Client agrees to indemnify, defend, and hold harmless Mobi9Tech, its officers, directors, employees, and agents from any claims, damages, losses, or expenses (including reasonable attorneys’ fees) arising from: client’s breach of these Terms; client’s violation of any law or third-party rights; content or materials provided by client; or client’s use of deliverables in a manner not authorized by these Terms.

10. Termination

10.1 Termination by Client

Clients may terminate services by providing thirty (30) days written notice. Early termination of minimum-term agreements may be subject to early termination fees as specified in your service agreement.

10.2 Termination by Mobi9Tech

Mobi9Tech may terminate services immediately upon written notice if: client fails to pay fees when due; client breaches any material term of these Terms; or continuing services would require Mobi9Tech to violate any law or regulation.

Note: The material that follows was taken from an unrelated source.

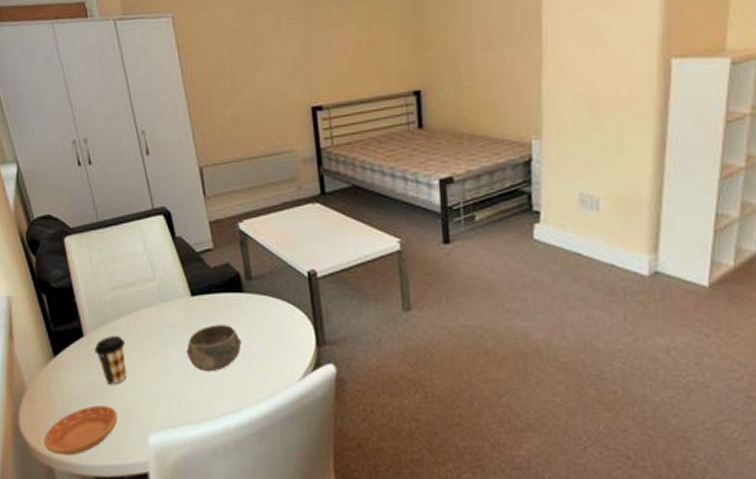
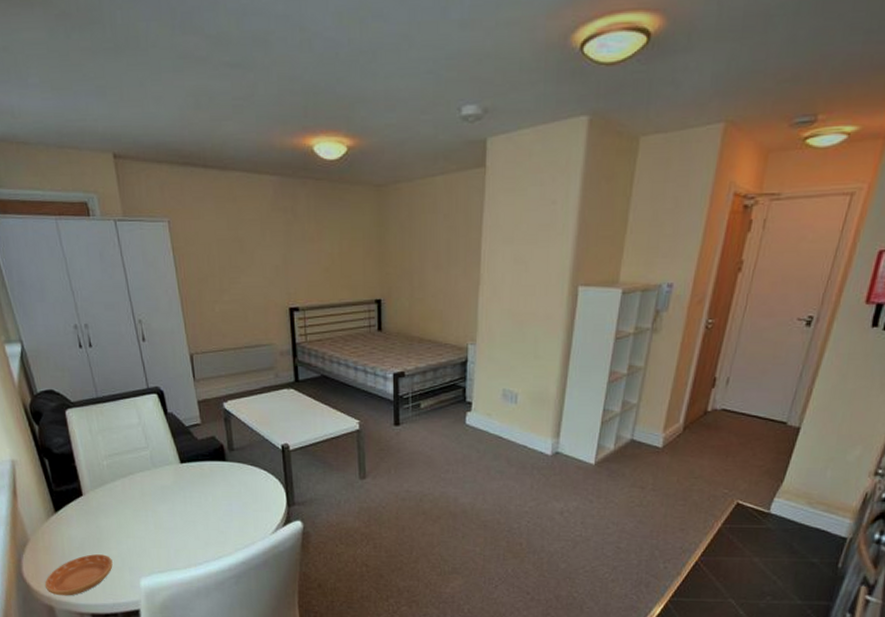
coffee cup: present [94,336,127,385] -> none [92,496,122,537]
bowl: present [186,325,242,372] -> none [175,487,223,527]

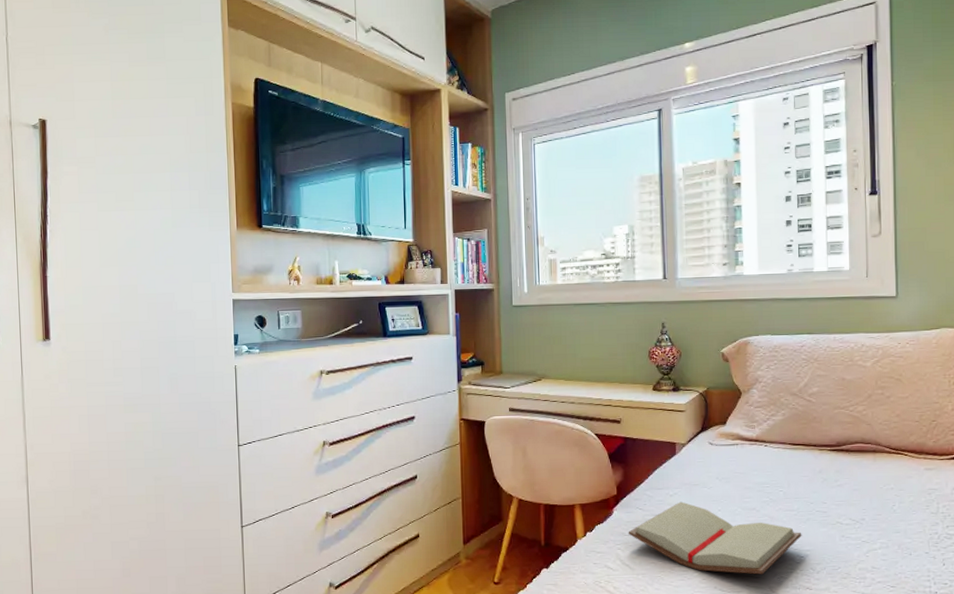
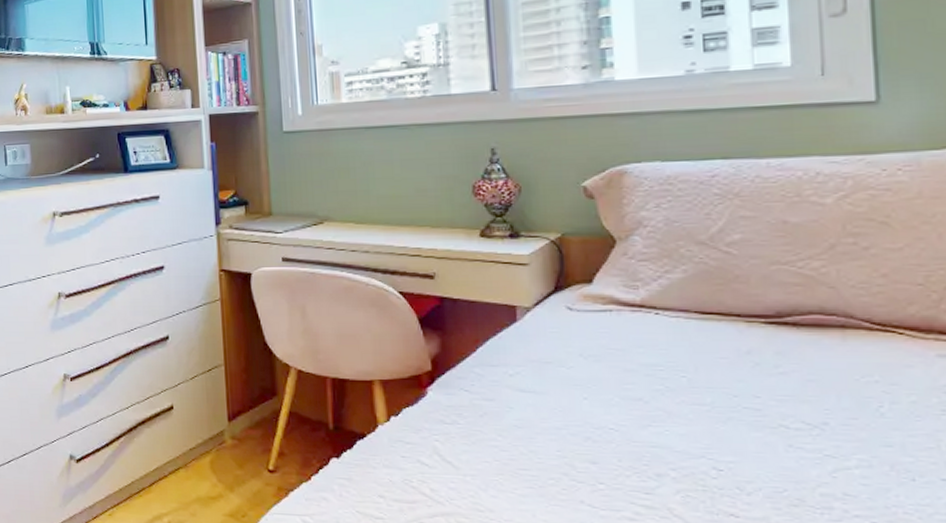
paperback book: present [628,501,802,575] -> none [449,384,720,490]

10.3 Effect of Termination

Upon termination: client shall pay all fees for services rendered through the termination date; Mobi9Tech will provide reasonable assistance in transitioning services and data to client or a successor provider; all licenses granted hereunder shall terminate except for completed and paid-for deliverables; and confidentiality obligations shall survive termination.

11. Dispute Resolution

In the event of any dispute arising from these Terms or services provided, the parties agree to first attempt resolution through good-faith negotiation. If negotiation fails, the parties agree to submit the dispute to mediation before pursuing any other remedies. The mediation shall take place in Fredericksburg, Virginia, unless the parties agree otherwise.

12. Governing Law

These Terms shall be governed by and construed in accordance with the laws of the Commonwealth of Virginia, without regard to its conflict of law provisions. Any legal action or proceeding relating to these Terms shall be brought exclusively in the state or federal courts located in Virginia.

13. Changes to Terms

Mobi9Tech reserves the right to modify these Terms at any time. Changes will be effective upon posting to our website with an updated effective date. For clients with active service agreements, material changes will be communicated directly and will apply to renewal terms. Continued use of our services after changes are posted constitutes acceptance of the modified Terms.

14. General Provisions

14.1 Entire Agreement

These Terms, together with any applicable Statement of Work or service agreement, constitute the entire agreement between the parties and supersede all prior agreements and understandings.

14.2 Severability

If any provision of these Terms is found to be unenforceable, the remaining provisions shall continue in full force and effect.

14.3 Waiver

Failure to enforce any right or provision of these Terms shall not constitute a waiver of such right or provision.

14.4 Assignment

Client may not assign or transfer these Terms without Mobi9Tech’s prior written consent. Mobi9Tech may assign these Terms in connection with a merger, acquisition, or sale of all or substantially all of its assets.